After the educational portion of the event, Masterson and Blackburn took over, serving as an example of how beautiful, powerful and playful yodeling has been and still can be. The duo, from Denver, each toted a guitar and wore old-timey wide-brimmed cowboy hats to compliment their classic western shirts and boots.
“You can’t yodel shyly,” Masterson, who teaches local yodeling lessons, told the audience. “You can’t be polite or reserved. You just have to go for it.”
And the audience appeared to have a great time.
“It was fascinating,” said Pauline Goetz of Littleton. “It’s such a fascinating art, I hope it doesn’t die out.”
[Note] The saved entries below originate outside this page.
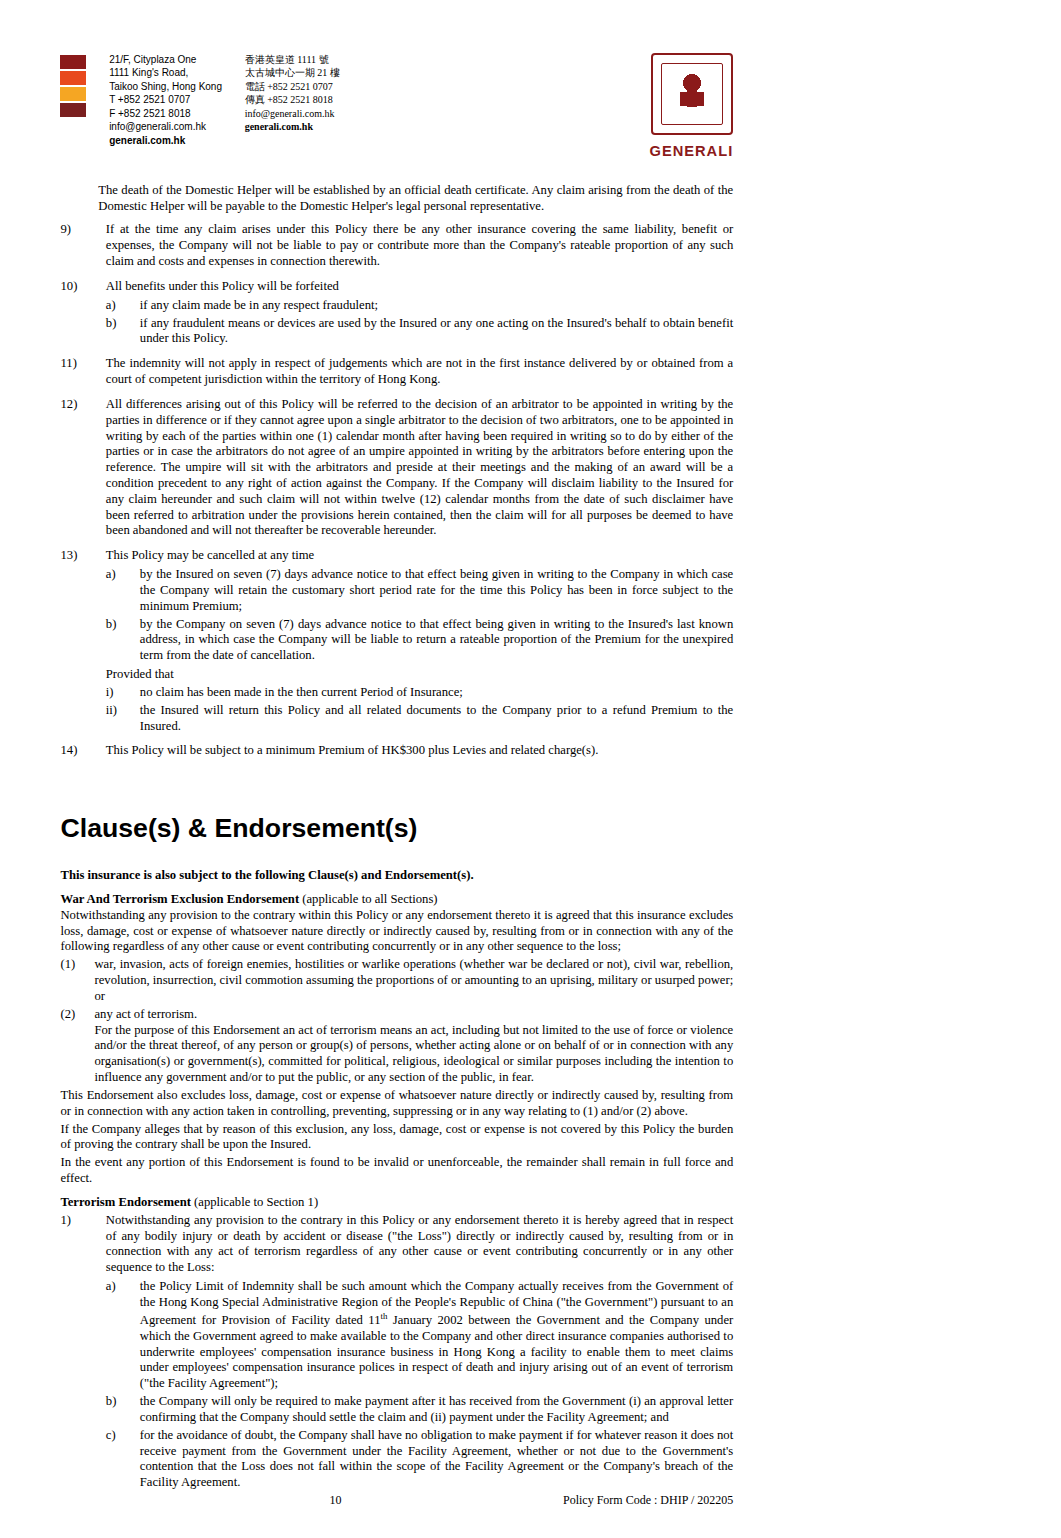21/F, Cityplaza One
1111 King's Road,
Taikoo Shing, Hong Kong
T +852 2521 0707
F +852 2521 8018
info@generali.com.hk
generali.com.hk
香港英皇道 1111 號
太古城中心一期 21 樓
電話 +852 2521 0707
傳真 +852 2521 8018
info@generali.com.hk
generali.com.hk
GENERALI
The death of the Domestic Helper will be established by an official death certificate. Any claim arising from the death of the Domestic Helper will be payable to the Domestic Helper's legal personal representative.
9) If at the time any claim arises under this Policy there be any other insurance covering the same liability, benefit or expenses, the Company will not be liable to pay or contribute more than the Company's rateable proportion of any such claim and costs and expenses in connection therewith.
10) All benefits under this Policy will be forfeited
a) if any claim made be in any respect fraudulent;
b) if any fraudulent means or devices are used by the Insured or any one acting on the Insured's behalf to obtain benefit under this Policy.
11) The indemnity will not apply in respect of judgements which are not in the first instance delivered by or obtained from a court of competent jurisdiction within the territory of Hong Kong.
12) All differences arising out of this Policy will be referred to the decision of an arbitrator to be appointed in writing by the parties in difference or if they cannot agree upon a single arbitrator to the decision of two arbitrators, one to be appointed in writing by each of the parties within one (1) calendar month after having been required in writing so to do by either of the parties or in case the arbitrators do not agree of an umpire appointed in writing by the arbitrators before entering upon the reference. The umpire will sit with the arbitrators and preside at their meetings and the making of an award will be a condition precedent to any right of action against the Company. If the Company will disclaim liability to the Insured for any claim hereunder and such claim will not within twelve (12) calendar months from the date of such disclaimer have been referred to arbitration under the provisions herein contained, then the claim will for all purposes be deemed to have been abandoned and will not thereafter be recoverable hereunder.
13) This Policy may be cancelled at any time
a) by the Insured on seven (7) days advance notice to that effect being given in writing to the Company in which case the Company will retain the customary short period rate for the time this Policy has been in force subject to the minimum Premium;
b) by the Company on seven (7) days advance notice to that effect being given in writing to the Insured's last known address, in which case the Company will be liable to return a rateable proportion of the Premium for the unexpired term from the date of cancellation.
Provided that
i) no claim has been made in the then current Period of Insurance;
ii) the Insured will return this Policy and all related documents to the Company prior to a refund Premium to the Insured.
14) This Policy will be subject to a minimum Premium of HK$300 plus Levies and related charge(s).
Clause(s) & Endorsement(s)
This insurance is also subject to the following Clause(s) and Endorsement(s).
War And Terrorism Exclusion Endorsement (applicable to all Sections)
Notwithstanding any provision to the contrary within this Policy or any endorsement thereto it is agreed that this insurance excludes loss, damage, cost or expense of whatsoever nature directly or indirectly caused by, resulting from or in connection with any of the following regardless of any other cause or event contributing concurrently or in any other sequence to the loss;
(1) war, invasion, acts of foreign enemies, hostilities or warlike operations (whether war be declared or not), civil war, rebellion, revolution, insurrection, civil commotion assuming the proportions of or amounting to an uprising, military or usurped power; or
(2) any act of terrorism.
For the purpose of this Endorsement an act of terrorism means an act, including but not limited to the use of force or violence and/or the threat thereof, of any person or group(s) of persons, whether acting alone or on behalf of or in connection with any organisation(s) or government(s), committed for political, religious, ideological or similar purposes including the intention to influence any government and/or to put the public, or any section of the public, in fear.
This Endorsement also excludes loss, damage, cost or expense of whatsoever nature directly or indirectly caused by, resulting from or in connection with any action taken in controlling, preventing, suppressing or in any way relating to (1) and/or (2) above.
If the Company alleges that by reason of this exclusion, any loss, damage, cost or expense is not covered by this Policy the burden of proving the contrary shall be upon the Insured.
In the event any portion of this Endorsement is found to be invalid or unenforceable, the remainder shall remain in full force and effect.
Terrorism Endorsement (applicable to Section 1)
1) Notwithstanding any provision to the contrary in this Policy or any endorsement thereto it is hereby agreed that in respect of any bodily injury or death by accident or disease ("the Loss") directly or indirectly caused by, resulting from or in connection with any act of terrorism regardless of any other cause or event contributing concurrently or in any other sequence to the Loss:
a) the Policy Limit of Indemnity shall be such amount which the Company actually receives from the Government of the Hong Kong Special Administrative Region of the People's Republic of China ("the Government") pursuant to an Agreement for Provision of Facility dated 11th January 2002 between the Government and the Company under which the Government agreed to make available to the Company and other direct insurance companies authorised to underwrite employees' compensation insurance business in Hong Kong a facility to enable them to meet claims under employees' compensation insurance polices in respect of death and injury arising out of an event of terrorism ("the Facility Agreement");
b) the Company will only be required to make payment after it has received from the Government (i) an approval letter confirming that the Company should settle the claim and (ii) payment under the Facility Agreement; and
c) for the avoidance of doubt, the Company shall have no obligation to make payment if for whatever reason it does not receive payment from the Government under the Facility Agreement, whether or not due to the Government's contention that the Loss does not fall within the scope of the Facility Agreement or the Company's breach of the Facility Agreement.
10 Policy Form Code : DHIP / 202205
“It has the novelty reputation but there’s so much more to it,” said Sam Fuqua, the news and public affairs director for KGNU who was principally responsible for organizing the event. “I kind of like the freak aspect to it, but it’s also very musical.”
Though the evening’s crowd was mostly adults, there were a few CU students in attendance as well.
“It was interesting. I probably wouldn’t go buy the CD but I’d sit in on a concert or something,” said senior graduate student Josh Young. “I’d never heard yodeling before in my life.”
To their enthusiastic fans, yodelers Masterson and Blackburn closed with a pro-yodeling last song: “All ya gotta do, is when you’re feeling blue, is yo-del-ee-oooo.”